# [Directions]
Write out the data exactly, every line included.

*** Provided records ***

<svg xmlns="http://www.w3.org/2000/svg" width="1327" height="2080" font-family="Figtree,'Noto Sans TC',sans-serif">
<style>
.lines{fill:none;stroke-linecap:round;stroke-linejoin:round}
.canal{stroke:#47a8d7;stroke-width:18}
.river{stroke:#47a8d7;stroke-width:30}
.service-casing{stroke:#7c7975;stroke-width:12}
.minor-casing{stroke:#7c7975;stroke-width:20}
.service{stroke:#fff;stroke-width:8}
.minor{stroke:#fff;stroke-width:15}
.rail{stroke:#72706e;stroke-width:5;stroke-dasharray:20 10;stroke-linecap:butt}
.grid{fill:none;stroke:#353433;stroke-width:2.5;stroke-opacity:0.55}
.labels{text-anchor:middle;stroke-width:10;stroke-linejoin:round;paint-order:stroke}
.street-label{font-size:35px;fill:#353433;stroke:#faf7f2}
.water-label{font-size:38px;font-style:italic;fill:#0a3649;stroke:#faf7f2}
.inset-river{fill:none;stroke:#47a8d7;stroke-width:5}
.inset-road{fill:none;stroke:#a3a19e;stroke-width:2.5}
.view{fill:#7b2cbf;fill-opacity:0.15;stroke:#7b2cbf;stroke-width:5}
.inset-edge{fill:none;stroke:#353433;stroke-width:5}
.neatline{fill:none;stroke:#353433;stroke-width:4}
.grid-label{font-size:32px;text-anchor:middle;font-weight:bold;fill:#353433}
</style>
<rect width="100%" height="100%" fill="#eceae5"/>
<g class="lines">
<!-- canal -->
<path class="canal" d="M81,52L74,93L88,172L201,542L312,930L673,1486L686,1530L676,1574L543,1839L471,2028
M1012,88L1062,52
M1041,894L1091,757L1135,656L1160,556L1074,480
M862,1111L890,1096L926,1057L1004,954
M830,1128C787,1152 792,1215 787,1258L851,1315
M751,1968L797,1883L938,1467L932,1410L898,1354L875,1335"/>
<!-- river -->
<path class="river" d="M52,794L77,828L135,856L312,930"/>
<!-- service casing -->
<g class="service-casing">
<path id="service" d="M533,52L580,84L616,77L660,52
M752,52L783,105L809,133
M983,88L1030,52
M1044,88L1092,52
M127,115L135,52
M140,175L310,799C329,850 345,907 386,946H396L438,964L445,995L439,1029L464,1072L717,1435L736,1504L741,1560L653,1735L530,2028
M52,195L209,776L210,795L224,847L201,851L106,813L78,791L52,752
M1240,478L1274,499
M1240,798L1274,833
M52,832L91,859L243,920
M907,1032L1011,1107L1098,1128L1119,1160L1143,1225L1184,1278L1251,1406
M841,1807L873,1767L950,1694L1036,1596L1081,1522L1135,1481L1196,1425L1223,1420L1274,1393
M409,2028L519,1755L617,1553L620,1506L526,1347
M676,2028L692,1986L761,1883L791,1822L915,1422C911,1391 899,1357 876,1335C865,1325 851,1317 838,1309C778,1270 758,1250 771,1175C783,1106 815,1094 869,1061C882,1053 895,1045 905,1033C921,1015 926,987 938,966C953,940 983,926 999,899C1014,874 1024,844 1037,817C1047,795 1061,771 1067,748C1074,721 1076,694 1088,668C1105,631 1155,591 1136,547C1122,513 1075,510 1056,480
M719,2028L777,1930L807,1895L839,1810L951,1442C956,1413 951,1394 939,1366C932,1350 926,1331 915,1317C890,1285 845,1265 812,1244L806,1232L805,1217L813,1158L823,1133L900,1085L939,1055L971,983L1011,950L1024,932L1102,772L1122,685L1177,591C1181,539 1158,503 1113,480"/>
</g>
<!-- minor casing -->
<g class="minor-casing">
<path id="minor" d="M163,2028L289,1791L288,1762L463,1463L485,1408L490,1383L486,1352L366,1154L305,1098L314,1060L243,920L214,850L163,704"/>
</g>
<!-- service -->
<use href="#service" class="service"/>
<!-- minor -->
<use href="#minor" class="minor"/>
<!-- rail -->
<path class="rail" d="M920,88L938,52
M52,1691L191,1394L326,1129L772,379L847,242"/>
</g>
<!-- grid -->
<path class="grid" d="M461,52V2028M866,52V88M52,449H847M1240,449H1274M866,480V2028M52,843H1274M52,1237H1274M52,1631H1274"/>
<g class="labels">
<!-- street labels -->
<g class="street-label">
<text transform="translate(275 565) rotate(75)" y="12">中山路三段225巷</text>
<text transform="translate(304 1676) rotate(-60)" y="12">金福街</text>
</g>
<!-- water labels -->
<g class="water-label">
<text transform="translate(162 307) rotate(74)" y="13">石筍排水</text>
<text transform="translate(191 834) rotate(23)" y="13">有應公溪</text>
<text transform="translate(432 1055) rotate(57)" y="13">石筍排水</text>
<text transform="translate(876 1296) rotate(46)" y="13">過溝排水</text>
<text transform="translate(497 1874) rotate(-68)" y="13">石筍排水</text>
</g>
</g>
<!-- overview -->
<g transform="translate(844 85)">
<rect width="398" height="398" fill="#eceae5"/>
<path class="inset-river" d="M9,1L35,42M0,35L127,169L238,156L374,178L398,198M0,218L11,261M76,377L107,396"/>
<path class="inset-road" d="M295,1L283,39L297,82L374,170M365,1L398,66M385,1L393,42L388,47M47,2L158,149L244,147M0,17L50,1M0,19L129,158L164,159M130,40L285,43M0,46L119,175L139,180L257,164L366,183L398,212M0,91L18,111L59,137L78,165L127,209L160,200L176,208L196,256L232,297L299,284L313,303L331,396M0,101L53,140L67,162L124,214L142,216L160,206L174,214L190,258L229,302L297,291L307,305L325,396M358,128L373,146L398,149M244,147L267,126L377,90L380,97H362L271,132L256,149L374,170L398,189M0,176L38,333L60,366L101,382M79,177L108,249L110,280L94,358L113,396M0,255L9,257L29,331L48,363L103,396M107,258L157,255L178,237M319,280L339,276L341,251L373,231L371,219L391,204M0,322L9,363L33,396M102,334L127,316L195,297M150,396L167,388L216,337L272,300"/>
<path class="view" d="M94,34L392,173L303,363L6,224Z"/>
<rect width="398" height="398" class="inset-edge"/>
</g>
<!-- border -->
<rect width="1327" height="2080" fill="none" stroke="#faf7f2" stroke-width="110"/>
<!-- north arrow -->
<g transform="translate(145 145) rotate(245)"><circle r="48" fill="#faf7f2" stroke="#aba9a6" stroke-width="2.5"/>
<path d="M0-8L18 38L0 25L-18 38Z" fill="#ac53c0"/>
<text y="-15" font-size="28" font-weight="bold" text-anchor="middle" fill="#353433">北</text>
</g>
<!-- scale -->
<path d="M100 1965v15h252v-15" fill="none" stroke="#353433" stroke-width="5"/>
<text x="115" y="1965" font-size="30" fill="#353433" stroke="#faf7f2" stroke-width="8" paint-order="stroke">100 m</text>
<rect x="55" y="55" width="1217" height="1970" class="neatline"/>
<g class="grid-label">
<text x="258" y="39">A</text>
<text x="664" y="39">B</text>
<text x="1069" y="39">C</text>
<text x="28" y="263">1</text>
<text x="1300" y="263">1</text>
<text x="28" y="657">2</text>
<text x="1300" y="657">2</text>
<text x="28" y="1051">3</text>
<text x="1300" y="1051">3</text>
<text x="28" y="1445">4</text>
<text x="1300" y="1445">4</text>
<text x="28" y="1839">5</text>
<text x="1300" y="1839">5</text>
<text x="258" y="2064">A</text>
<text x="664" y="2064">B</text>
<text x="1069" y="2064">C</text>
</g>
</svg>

*** End of Provided records ***

# [Task response]
<svg xmlns="http://www.w3.org/2000/svg" width="1327" height="2080" font-family="Figtree,'Noto Sans TC',sans-serif">
<style>
.lines{fill:none;stroke-linecap:round;stroke-linejoin:round}
.canal{stroke:#47a8d7;stroke-width:18}
.river{stroke:#47a8d7;stroke-width:30}
.service-casing{stroke:#7c7975;stroke-width:12}
.minor-casing{stroke:#7c7975;stroke-width:20}
.service{stroke:#fff;stroke-width:8}
.minor{stroke:#fff;stroke-width:15}
.rail{stroke:#72706e;stroke-width:5;stroke-dasharray:20 10;stroke-linecap:butt}
.grid{fill:none;stroke:#353433;stroke-width:2.5;stroke-opacity:0.55}
.labels{text-anchor:middle;stroke-width:10;stroke-linejoin:round;paint-order:stroke}
.street-label{font-size:35px;fill:#353433;stroke:#faf7f2}
.water-label{font-size:38px;font-style:italic;fill:#0a3649;stroke:#faf7f2}
.inset-river{fill:none;stroke:#47a8d7;stroke-width:5}
.inset-road{fill:none;stroke:#a3a19e;stroke-width:2.5}
.view{fill:#7b2cbf;fill-opacity:0.15;stroke:#7b2cbf;stroke-width:5}
.inset-edge{fill:none;stroke:#353433;stroke-width:5}
.neatline{fill:none;stroke:#353433;stroke-width:4}
.grid-label{font-size:32px;text-anchor:middle;font-weight:bold;fill:#353433}
</style>
<rect width="100%" height="100%" fill="#eceae5"/>
<g class="lines">
<!-- canal -->
<path class="canal" d="M81,52L74,93L88,172L201,542L312,930L673,1486L686,1530L676,1574L543,1839L471,2028
M1012,88L1062,52
M1041,894L1091,757L1135,656L1160,556L1074,480
M862,1111L890,1096L926,1057L1004,954
M830,1128C787,1152 792,1215 787,1258L851,1315
M751,1968L797,1883L938,1467L932,1410L898,1354L875,1335"/>
<!-- river -->
<path class="river" d="M52,794L77,828L135,856L312,930"/>
<!-- service casing -->
<g class="service-casing">
<path id="service" d="M533,52L580,84L616,77L660,52
M752,52L783,105L809,133
M983,88L1030,52
M1044,88L1092,52
M127,115L135,52
M140,175L310,799C329,850 345,907 386,946H396L438,964L445,995L439,1029L464,1072L717,1435L736,1504L741,1560L653,1735L530,2028
M52,195L209,776L210,795L224,847L201,851L106,813L78,791L52,752
M1240,478L1274,499
M1240,798L1274,833
M52,832L91,859L243,920
M907,1032L1011,1107L1098,1128L1119,1160L1143,1225L1184,1278L1251,1406
M841,1807L873,1767L950,1694L1036,1596L1081,1522L1135,1481L1196,1425L1223,1420L1274,1393
M409,2028L519,1755L617,1553L620,1506L526,1347
M676,2028L692,1986L761,1883L791,1822L915,1422C911,1391 899,1357 876,1335C865,1325 851,1317 838,1309C778,1270 758,1250 771,1175C783,1106 815,1094 869,1061C882,1053 895,1045 905,1033C921,1015 926,987 938,966C953,940 983,926 999,899C1014,874 1024,844 1037,817C1047,795 1061,771 1067,748C1074,721 1076,694 1088,668C1105,631 1155,591 1136,547C1122,513 1075,510 1056,480
M719,2028L777,1930L807,1895L839,1810L951,1442C956,1413 951,1394 939,1366C932,1350 926,1331 915,1317C890,1285 845,1265 812,1244L806,1232L805,1217L813,1158L823,1133L900,1085L939,1055L971,983L1011,950L1024,932L1102,772L1122,685L1177,591C1181,539 1158,503 1113,480"/>
</g>
<!-- minor casing -->
<g class="minor-casing">
<path id="minor" d="M163,2028L289,1791L288,1762L463,1463L485,1408L490,1383L486,1352L366,1154L305,1098L314,1060L243,920L214,850L163,704"/>
</g>
<!-- service -->
<use href="#service" class="service"/>
<!-- minor -->
<use href="#minor" class="minor"/>
<!-- rail -->
<path class="rail" d="M920,88L938,52
M52,1691L191,1394L326,1129L772,379L847,242"/>
</g>
<!-- grid -->
<path class="grid" d="M461,52V2028M866,52V88M52,449H847M1240,449H1274M866,480V2028M52,843H1274M52,1237H1274M52,1631H1274"/>
<g class="labels">
<!-- street labels -->
<g class="street-label">
<text transform="translate(275 565) rotate(75)" y="12">中山路三段225巷</text>
<text transform="translate(304 1676) rotate(-60)" y="12">金福街</text>
</g>
<!-- water labels -->
<g class="water-label">
<text transform="translate(162 307) rotate(74)" y="13">石筍排水</text>
<text transform="translate(191 834) rotate(23)" y="13">有應公溪</text>
<text transform="translate(432 1055) rotate(57)" y="13">石筍排水</text>
<text transform="translate(876 1296) rotate(46)" y="13">過溝排水</text>
<text transform="translate(497 1874) rotate(-68)" y="13">石筍排水</text>
</g>
</g>
<!-- overview -->
<g transform="translate(844 85)">
<rect width="398" height="398" fill="#eceae5"/>
<path class="inset-river" d="M9,1L35,42M0,35L127,169L238,156L374,178L398,198M0,218L11,261M76,377L107,396"/>
<path class="inset-road" d="M295,1L283,39L297,82L374,170M365,1L398,66M385,1L393,42L388,47M47,2L158,149L244,147M0,17L50,1M0,19L129,158L164,159M130,40L285,43M0,46L119,175L139,180L257,164L366,183L398,212M0,91L18,111L59,137L78,165L127,209L160,200L176,208L196,256L232,297L299,284L313,303L331,396M0,101L53,140L67,162L124,214L142,216L160,206L174,214L190,258L229,302L297,291L307,305L325,396M358,128L373,146L398,149M244,147L267,126L377,90L380,97H362L271,132L256,149L374,170L398,189M0,176L38,333L60,366L101,382M79,177L108,249L110,280L94,358L113,396M0,255L9,257L29,331L48,363L103,396M107,258L157,255L178,237M319,280L339,276L341,251L373,231L371,219L391,204M0,322L9,363L33,396M102,334L127,316L195,297M150,396L167,388L216,337L272,300"/>
<path class="view" d="M94,34L392,173L303,363L6,224Z"/>
<rect width="398" height="398" class="inset-edge"/>
</g>
<!-- border -->
<rect width="1327" height="2080" fill="none" stroke="#faf7f2" stroke-width="110"/>
<!-- north arrow -->
<g transform="translate(145 145) rotate(245)"><circle r="48" fill="#faf7f2" stroke="#aba9a6" stroke-width="2.5"/>
<path d="M0-8L18 38L0 25L-18 38Z" fill="#ac53c0"/>
<text y="-15" font-size="28" font-weight="bold" text-anchor="middle" fill="#353433">北</text>
</g>
<!-- scale -->
<path d="M100 1965v15h252v-15" fill="none" stroke="#353433" stroke-width="5"/>
<text x="115" y="1965" font-size="30" fill="#353433" stroke="#faf7f2" stroke-width="8" paint-order="stroke">100 m</text>
<rect x="55" y="55" width="1217" height="1970" class="neatline"/>
<g class="grid-label">
<text x="258" y="39">A</text>
<text x="664" y="39">B</text>
<text x="1069" y="39">C</text>
<text x="28" y="263">1</text>
<text x="1300" y="263">1</text>
<text x="28" y="657">2</text>
<text x="1300" y="657">2</text>
<text x="28" y="1051">3</text>
<text x="1300" y="1051">3</text>
<text x="28" y="1445">4</text>
<text x="1300" y="1445">4</text>
<text x="28" y="1839">5</text>
<text x="1300" y="1839">5</text>
<text x="258" y="2064">A</text>
<text x="664" y="2064">B</text>
<text x="1069" y="2064">C</text>
</g>
</svg>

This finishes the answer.